* BEGIN Data provided *

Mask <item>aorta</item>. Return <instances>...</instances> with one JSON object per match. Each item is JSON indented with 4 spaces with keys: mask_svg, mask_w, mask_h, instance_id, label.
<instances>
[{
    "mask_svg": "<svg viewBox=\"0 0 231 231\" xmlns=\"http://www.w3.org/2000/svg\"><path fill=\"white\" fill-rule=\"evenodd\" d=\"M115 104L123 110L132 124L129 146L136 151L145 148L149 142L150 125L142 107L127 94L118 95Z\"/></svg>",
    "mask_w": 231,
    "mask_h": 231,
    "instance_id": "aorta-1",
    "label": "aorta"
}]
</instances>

* END Data provided *

> _Short problem_
Please rewrite the entries above with "indented with 4 spaces" substituted by "indented with 2 spaces", leaving everything else unchanged.

> _Solution to this exercise_
Mask <item>aorta</item>. Return <instances>...</instances> with one JSON object per match. Each item is JSON indented with 2 spaces with keys: mask_svg, mask_w, mask_h, instance_id, label.
<instances>
[{
    "mask_svg": "<svg viewBox=\"0 0 231 231\" xmlns=\"http://www.w3.org/2000/svg\"><path fill=\"white\" fill-rule=\"evenodd\" d=\"M115 104L123 110L132 124L129 146L136 151L145 148L149 142L150 125L142 107L127 94L118 95Z\"/></svg>",
    "mask_w": 231,
    "mask_h": 231,
    "instance_id": "aorta-1",
    "label": "aorta"
}]
</instances>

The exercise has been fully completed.